“Por que o Brasil de repente deixou de querer ser futuro para ser uma visão mal-assombrada do próprio passado?” Chega ágil, via torpedo, a pergunta de uma amiga carioca de 90 anos, muito bem vividos, diga-se de passagem.
Ainda com gosto de ressaca de um plantão puxado, já deixo claro meu incômodo com a pergunta: “Vamos parar de falar desse show de horrores que foi o 7 de Setembro e falar de vida. Estou cansada!”. Minha amiga provoca: “Que vida?” Eu ainda tento me desvencilhar: “Tem um sol lindo lá fora me chamando para uma caminhada”. O meu otimismo sussurra e penso em corrigir a amiga: “Boa parte do Brasil ainda deseja o futuro. Nem todos pegaram carona nesse trem fantasma desgovernado”. Mas aqui por dentro também questiono: “Como vamos contar para as crianças de hoje o que acontece num país que esquece as 600 mil vidas perdidas, que incita o ódio, que reforça a não verdade descaradamente?”. Devolvo a pergunta a ela.
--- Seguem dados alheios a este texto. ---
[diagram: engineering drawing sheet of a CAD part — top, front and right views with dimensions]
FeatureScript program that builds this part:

A conversa flui para as origens dos nossos esquecimentos crônicos. Ela insiste que sofremos de má-fé, mas também de ignorância sistêmica: “Somos frutos de uma história narrada por homens brancos, machistas e cheios de privilégios. Uma casta de bem-nascidos ou bem-sucedidos financeiramente com burrice crônica, que não admite se sentar ao lado de pobres no avião, nem lavar as próprias cuecas”.
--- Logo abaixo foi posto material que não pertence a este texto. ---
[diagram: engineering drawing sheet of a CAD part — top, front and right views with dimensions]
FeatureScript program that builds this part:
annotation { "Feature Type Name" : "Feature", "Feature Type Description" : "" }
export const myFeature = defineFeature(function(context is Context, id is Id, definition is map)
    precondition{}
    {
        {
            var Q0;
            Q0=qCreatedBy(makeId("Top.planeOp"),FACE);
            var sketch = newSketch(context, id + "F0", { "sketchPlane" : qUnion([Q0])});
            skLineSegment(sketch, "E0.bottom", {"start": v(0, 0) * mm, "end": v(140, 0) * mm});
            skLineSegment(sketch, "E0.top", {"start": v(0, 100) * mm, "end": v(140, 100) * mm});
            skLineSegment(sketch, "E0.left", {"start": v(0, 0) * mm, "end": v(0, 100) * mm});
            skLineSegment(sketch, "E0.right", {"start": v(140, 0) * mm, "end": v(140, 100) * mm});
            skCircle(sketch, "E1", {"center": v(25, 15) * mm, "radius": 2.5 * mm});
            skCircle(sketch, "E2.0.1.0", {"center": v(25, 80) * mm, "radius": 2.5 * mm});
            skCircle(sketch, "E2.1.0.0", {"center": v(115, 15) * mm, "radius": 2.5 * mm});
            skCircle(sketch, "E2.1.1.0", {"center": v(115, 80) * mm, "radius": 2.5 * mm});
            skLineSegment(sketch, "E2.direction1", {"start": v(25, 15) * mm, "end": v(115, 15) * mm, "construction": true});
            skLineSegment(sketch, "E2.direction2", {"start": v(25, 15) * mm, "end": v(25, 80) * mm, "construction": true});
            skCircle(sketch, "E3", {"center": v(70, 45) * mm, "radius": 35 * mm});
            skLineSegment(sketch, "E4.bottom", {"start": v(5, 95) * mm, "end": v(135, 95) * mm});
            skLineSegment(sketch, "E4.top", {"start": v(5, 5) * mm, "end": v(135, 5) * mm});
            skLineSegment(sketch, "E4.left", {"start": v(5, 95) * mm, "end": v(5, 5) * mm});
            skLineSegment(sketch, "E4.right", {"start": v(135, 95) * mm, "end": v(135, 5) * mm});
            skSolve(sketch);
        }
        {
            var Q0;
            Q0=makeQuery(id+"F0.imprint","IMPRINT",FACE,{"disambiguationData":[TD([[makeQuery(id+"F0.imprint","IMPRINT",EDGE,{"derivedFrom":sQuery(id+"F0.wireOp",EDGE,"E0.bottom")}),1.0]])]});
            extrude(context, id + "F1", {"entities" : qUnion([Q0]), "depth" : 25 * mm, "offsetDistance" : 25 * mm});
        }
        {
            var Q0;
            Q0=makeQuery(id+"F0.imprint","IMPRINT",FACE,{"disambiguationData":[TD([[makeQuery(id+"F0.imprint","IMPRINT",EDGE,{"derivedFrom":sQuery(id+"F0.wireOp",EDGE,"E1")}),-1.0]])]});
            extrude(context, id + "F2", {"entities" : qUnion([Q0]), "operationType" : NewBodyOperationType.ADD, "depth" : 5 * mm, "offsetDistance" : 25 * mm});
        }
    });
Sim, o Brasil se tornou o país que alimenta o ódio a partir de uma desigualdade crônica e cruel. É também um país que nega e renega. Na perspectiva de quem deseja não ver, é fácil ignorar que roubamos índios, que ainda escravizamos negros, matamos mulheres e travestis em série, negamos a liberdade de se amar independentemente de sexualidade, destruímos florestas, duvidamos da ciência.
Ignoramos que torturamos e matamos pessoas na ditadura militar. Como pontua minha amiga: “Não abrimos arquivos, anistiamos assassinos e, assim, convivemos com uma história fictícia, que surrupia as provas do terror”. Fica mais fácil assim deglutir a sugestão de alimentar famintos com fuzis e vestir as cores de um Brasil que perde a cada dia a chance de se reinventar.
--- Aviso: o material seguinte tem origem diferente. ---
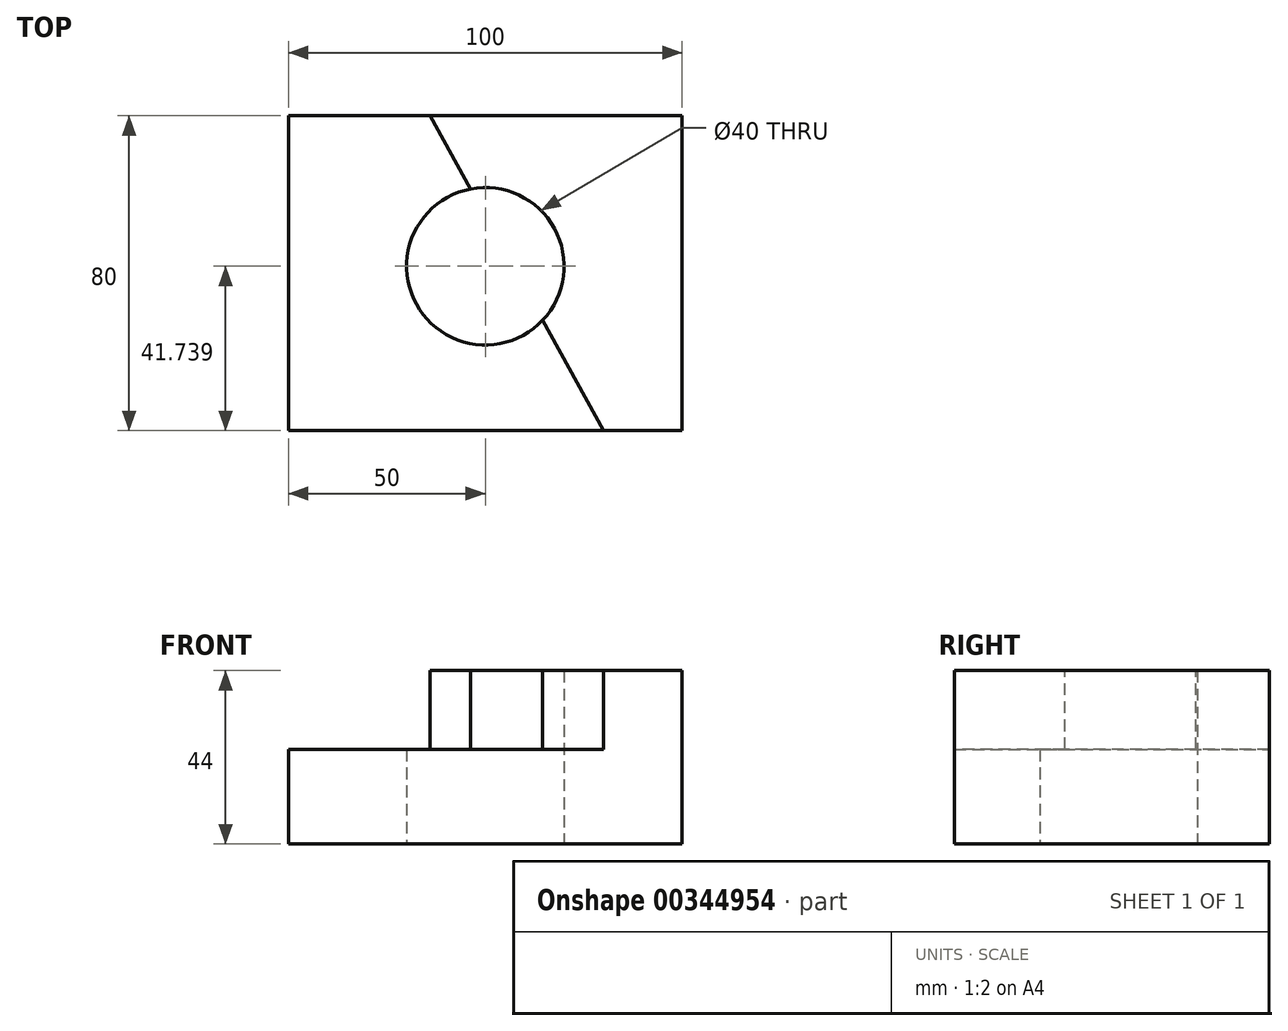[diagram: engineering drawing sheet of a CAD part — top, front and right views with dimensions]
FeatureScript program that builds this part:
annotation { "Feature Type Name" : "Feature", "Feature Type Description" : "" }
export const myFeature = defineFeature(function(context is Context, id is Id, definition is map)
    precondition{}
    {
        {
            var Q0;
            Q0=qCreatedBy(makeId("Top.planeOp"),FACE);
            var sketch = newSketch(context, id + "F0", { "sketchPlane" : qUnion([Q0])});
            skLineSegment(sketch, "E0.bottom", {"start": v(-50, -40) * mm, "end": v(50, -40) * mm});
            skLineSegment(sketch, "E0.top", {"start": v(-50, 40) * mm, "end": v(50, 40) * mm});
            skLineSegment(sketch, "E0.left", {"start": v(-50, -40) * mm, "end": v(-50, 40) * mm});
            skLineSegment(sketch, "E0.right", {"start": v(50, -40) * mm, "end": v(50, 40) * mm});
            skPoint(sketch, "E0.middle", {"position": v(0, 0) * mm});
            skCircle(sketch, "E1", {"center": v(0, 1.74) * mm, "radius": 20 * mm});
            skSolve(sketch);
        }
        {
            var Q0;
            Q0 = qSketchRegion(id + "F0", true);
            extrude(context, id + "F1", {"entities" : qUnion([Q0]), "depth" : 44 * mm});
        }
        {
            var Q0;
            Q0 = qSketchRegion(id + "F0", true);
            extrude(context, id + "F2", {"entities" : qUnion([Q0]), "operationType" : NewBodyOperationType.ADD, "depth" : 44 * mm});
        }
        {
            var Q0;
            Q0=makeQuery(id+"F1.opExtrude","CAP_FACE",FACE,{"disambiguationData":[OSD([sQuery(id+"F0.wireOp",EDGE,"E0.bottom"),sQuery(id+"F0.wireOp",EDGE,"E0.top"),sQuery(id+"F0.wireOp",EDGE,"E0.left"),sQuery(id+"F0.wireOp",EDGE,"E0.right"),sQuery(id+"F0.wireOp",EDGE,"E1")])],"isStart":false});
            var sketch = newSketch(context, id + "F3", { "sketchPlane" : qUnion([Q0])});
            skPoint(sketch, "E2", {"position": v(-14, 40) * mm});
            skPoint(sketch, "E3", {"position": v(30, -40) * mm});
            skPoint(sketch, "E4", {"position": v(-50, 40) * mm});
            skPoint(sketch, "E5", {"position": v(-50, -40) * mm});
            skLineSegment(sketch, "E6", {"start": v(-14, 40) * mm, "end": v(30, -40) * mm});
            skSolve(sketch);
        }
        {
            var Q0;
            {var subQ0=makeQuery(id+"F1.opExtrude","CAP_EDGE",EDGE,{"disambiguationData":[OSD([sQuery(id+"F0.wireOp",EDGE,"E0.left")])],"isStart":false});Q0=makeQuery(id+"F3.imprint","IMPRINT",FACE,{"disambiguationData":[TD([[makeQuery(id+"F3.imprint","IMPRINT",EDGE,{"derivedFrom":subQ0}),-1.0]])]});}
            extrude(context, id + "F4", {"entities" : qUnion([Q0]), "operationType" : NewBodyOperationType.REMOVE, "oppositeDirection" : true, "depth" : 20 * mm});
        }
    });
O que se viu no 7 de Setembro foi algo que pode ser tipificado — porque há transgressão clara de propósitos, regramentos, leis e bom senso. O que se viu depois disso foi um arremedo de desculpas para ganhar tempo. O que veremos sempre, se não recuperarmos a nossa história dolorosa e reconhecermos o Brasil do atraso, é um messias qualquer ditando os rumos do nosso futuro. Minha amiga está certa.